— Job —
Both the line containing "m at breakout fall" and the line containing "already in the mobile era…" belong to the span. Output exactly that span from the listing below, and nothing outside it.
----- Data to examine
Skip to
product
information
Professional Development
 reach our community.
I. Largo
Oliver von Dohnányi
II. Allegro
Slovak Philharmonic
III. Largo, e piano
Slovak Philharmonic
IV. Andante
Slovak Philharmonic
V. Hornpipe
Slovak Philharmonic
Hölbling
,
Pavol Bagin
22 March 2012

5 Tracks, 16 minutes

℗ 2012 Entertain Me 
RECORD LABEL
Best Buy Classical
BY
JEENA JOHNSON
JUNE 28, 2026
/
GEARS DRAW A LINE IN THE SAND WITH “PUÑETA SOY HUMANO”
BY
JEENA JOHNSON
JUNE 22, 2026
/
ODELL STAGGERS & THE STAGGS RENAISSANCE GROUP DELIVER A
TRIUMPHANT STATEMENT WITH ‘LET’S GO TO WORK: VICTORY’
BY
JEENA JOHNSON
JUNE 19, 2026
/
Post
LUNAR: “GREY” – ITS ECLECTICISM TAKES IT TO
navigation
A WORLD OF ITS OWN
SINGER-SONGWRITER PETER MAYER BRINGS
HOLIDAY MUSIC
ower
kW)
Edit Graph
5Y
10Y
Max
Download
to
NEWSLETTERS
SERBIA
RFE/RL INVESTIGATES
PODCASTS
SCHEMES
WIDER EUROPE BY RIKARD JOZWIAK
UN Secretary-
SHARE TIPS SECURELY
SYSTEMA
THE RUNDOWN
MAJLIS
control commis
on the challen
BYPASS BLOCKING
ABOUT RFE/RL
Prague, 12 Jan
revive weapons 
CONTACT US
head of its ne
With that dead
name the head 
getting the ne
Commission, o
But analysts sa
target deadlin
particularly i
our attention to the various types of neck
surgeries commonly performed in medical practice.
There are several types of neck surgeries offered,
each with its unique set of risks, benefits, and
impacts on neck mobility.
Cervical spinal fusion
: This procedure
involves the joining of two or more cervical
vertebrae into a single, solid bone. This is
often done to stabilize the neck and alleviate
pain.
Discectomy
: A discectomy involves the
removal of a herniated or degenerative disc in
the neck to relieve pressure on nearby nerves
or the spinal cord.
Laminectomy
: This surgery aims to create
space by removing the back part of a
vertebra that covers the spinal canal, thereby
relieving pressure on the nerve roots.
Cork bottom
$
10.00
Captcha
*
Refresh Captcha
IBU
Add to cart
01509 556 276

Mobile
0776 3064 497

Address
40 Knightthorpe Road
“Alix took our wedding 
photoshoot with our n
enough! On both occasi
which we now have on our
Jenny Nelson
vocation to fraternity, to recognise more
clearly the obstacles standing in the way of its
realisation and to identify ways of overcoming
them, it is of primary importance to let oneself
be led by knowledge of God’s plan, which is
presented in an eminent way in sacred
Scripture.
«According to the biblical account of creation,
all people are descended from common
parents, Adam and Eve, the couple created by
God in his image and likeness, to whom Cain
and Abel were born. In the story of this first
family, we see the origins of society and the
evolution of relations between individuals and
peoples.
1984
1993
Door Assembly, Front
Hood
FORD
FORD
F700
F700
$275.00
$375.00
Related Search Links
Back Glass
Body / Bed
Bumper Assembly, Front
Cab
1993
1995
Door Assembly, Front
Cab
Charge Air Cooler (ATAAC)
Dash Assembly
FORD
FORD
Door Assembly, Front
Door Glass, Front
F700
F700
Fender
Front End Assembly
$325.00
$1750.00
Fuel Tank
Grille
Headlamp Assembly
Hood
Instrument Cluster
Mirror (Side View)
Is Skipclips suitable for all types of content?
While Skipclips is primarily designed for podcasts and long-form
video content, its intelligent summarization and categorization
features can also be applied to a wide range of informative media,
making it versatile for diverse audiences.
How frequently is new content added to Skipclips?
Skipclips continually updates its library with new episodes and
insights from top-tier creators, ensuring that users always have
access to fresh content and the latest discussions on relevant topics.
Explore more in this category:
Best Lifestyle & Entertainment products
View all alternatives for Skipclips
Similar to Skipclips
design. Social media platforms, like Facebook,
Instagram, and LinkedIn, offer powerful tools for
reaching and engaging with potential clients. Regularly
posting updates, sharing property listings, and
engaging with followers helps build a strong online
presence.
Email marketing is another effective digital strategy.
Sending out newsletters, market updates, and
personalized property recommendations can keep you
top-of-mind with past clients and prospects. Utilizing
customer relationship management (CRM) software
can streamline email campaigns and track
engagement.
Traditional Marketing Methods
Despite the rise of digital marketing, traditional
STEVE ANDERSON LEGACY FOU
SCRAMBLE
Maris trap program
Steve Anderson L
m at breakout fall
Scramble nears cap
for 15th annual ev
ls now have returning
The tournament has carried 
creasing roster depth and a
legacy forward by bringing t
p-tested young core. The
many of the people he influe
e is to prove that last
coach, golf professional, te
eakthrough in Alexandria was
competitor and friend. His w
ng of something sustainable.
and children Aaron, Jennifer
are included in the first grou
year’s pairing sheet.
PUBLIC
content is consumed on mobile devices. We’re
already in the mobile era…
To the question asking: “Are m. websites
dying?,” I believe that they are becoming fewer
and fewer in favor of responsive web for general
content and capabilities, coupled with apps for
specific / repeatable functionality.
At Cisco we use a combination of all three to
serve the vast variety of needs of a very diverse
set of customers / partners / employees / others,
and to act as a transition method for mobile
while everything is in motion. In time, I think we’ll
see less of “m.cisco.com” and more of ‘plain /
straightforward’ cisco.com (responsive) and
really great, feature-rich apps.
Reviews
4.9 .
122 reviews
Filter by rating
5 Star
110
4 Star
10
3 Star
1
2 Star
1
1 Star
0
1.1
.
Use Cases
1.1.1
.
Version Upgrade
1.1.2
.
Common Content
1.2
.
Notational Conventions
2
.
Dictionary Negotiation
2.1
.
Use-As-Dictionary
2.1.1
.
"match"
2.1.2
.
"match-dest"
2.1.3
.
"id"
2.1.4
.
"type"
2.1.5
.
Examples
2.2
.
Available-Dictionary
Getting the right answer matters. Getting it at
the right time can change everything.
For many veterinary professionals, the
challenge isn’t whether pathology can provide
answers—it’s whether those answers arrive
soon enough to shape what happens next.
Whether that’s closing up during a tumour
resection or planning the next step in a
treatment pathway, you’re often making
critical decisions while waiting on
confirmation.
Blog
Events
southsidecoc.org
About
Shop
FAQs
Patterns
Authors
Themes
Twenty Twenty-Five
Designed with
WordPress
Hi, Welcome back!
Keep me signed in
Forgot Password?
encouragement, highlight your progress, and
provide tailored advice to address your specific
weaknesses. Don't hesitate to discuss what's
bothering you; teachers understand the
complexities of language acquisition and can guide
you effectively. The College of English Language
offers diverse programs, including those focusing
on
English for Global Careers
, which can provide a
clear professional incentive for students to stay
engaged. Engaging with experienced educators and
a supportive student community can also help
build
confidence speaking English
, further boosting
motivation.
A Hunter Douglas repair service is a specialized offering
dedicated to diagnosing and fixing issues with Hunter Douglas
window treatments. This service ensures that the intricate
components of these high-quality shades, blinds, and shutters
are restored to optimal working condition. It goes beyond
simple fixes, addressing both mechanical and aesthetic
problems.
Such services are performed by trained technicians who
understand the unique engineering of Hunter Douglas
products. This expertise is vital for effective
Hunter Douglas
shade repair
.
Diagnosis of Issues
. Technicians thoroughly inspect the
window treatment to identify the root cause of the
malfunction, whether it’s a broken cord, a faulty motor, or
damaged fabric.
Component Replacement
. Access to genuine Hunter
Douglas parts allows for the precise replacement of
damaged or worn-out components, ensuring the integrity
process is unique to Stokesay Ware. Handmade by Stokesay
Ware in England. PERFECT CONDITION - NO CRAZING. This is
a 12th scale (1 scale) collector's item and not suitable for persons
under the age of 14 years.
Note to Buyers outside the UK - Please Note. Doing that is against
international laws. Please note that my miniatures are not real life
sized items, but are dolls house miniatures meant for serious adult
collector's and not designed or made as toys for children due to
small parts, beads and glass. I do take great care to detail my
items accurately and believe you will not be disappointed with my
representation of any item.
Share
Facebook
----------
— Answer —
m at breakout fall
Scramble nears cap
for 15th annual ev
ls now have returning
The tournament has carried 
creasing roster depth and a
legacy forward by bringing t
p-tested young core. The
many of the people he influe
e is to prove that last
coach, golf professional, te
eakthrough in Alexandria was
competitor and friend. His w
ng of something sustainable.
and children Aaron, Jennifer
are included in the first grou
year’s pairing sheet.
PUBLIC
content is consumed on mobile devices. We’re
already in the mobile era…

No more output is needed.